If you are booting with CSM disabled, for Ryzen systems, the default boot GPU is the chipset one, probably because it has lover PCIe address. This is perfect for passthrough GPU configuration, (my “boot GPU” is an Asus R5 230, that seems to be the only model of R5 230 that has a EFI/GOP capability, so it can actually boot with CSM disabled).

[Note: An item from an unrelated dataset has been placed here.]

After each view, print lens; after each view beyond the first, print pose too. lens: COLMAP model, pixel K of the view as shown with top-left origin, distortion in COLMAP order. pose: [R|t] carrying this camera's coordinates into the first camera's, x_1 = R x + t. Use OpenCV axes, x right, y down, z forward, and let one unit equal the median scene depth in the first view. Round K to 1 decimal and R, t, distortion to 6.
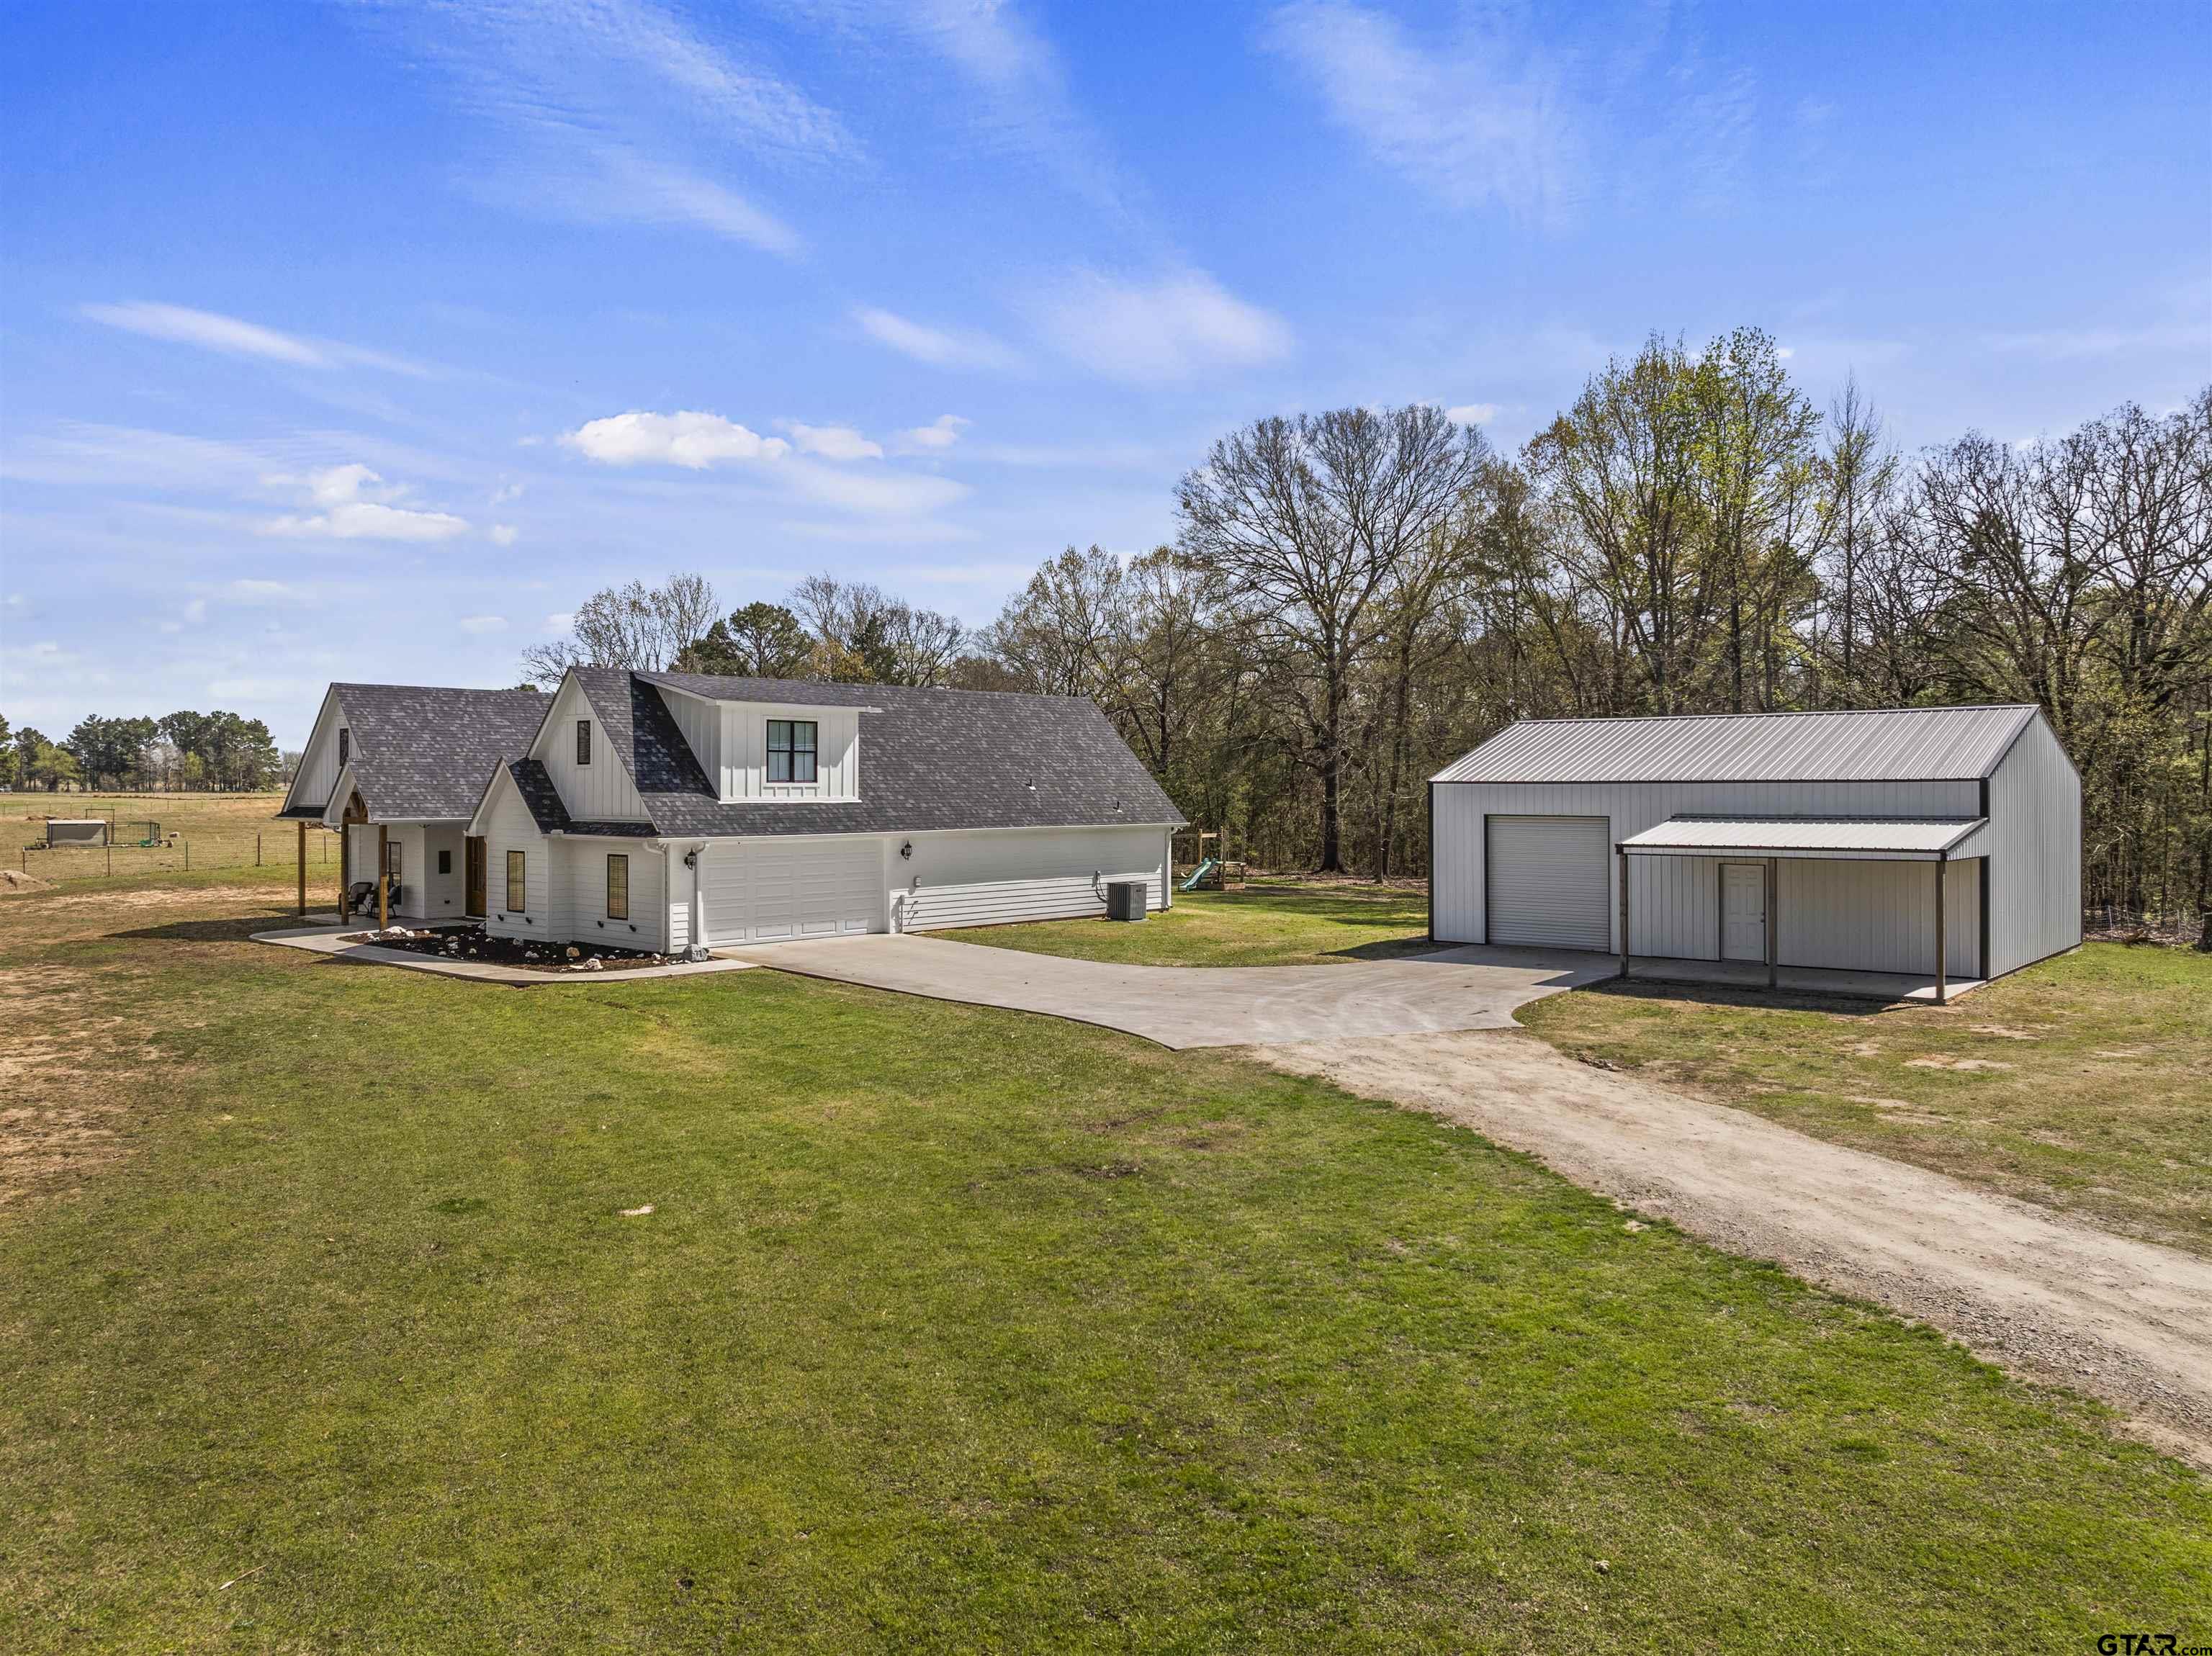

This is kind of annoying on this board, but probably the only “secure” choice. I have the GPU I want to pass through in one of the main x16 slots, and the other x16 slot is occupied by a SAS HBA card that runs the SAS drives in the VM storage array. I also have a M.2 slot and also a dumb adapter to PCIe x4 slot. -
Another way to deal with this (as also suggested by the error message) is to place all devices in this group with vfio-pci driver. In my case it’s a bit annoying as more or less all x1 PCIe and chipset Sata and USB are in this group, and if I do that I have to move the root filesystem to a NVME drive or to a drive connected to the HBA card and then when a VM is using even just ONE of these devices all the others in the same IOMMU group are blocked off for other VMs.
-
The third option is ACS override, that is basically “let’s assume ACS exists so it’s safe to split the devices in more IOMMU groups” and imho is kind of bad. It may work fine either because the PCIe bridge genuinely does not support peer-to-peer communication and does not report it, or rely on the VMs not abusing the capability, but I’m using VMs for isolation and I don’t like that.
For a better explanation of these options, see this youtube video “A little about Passthrough, PCIe, IOMMU Groups and breaking them up” by Spaceinvader One on Youtube yes he is using Unraid, which I don’t personally like much, but he details the kernel command line to use for each ACS override possibility.
So I chose 1, and moved the USB PCIe card to the M.2 slot from the CPU, added its PCIe ID to the vfio script list so it’s locked out and not used by Linux. Passedthrough and solved firmware issues with it, and boom all is fine.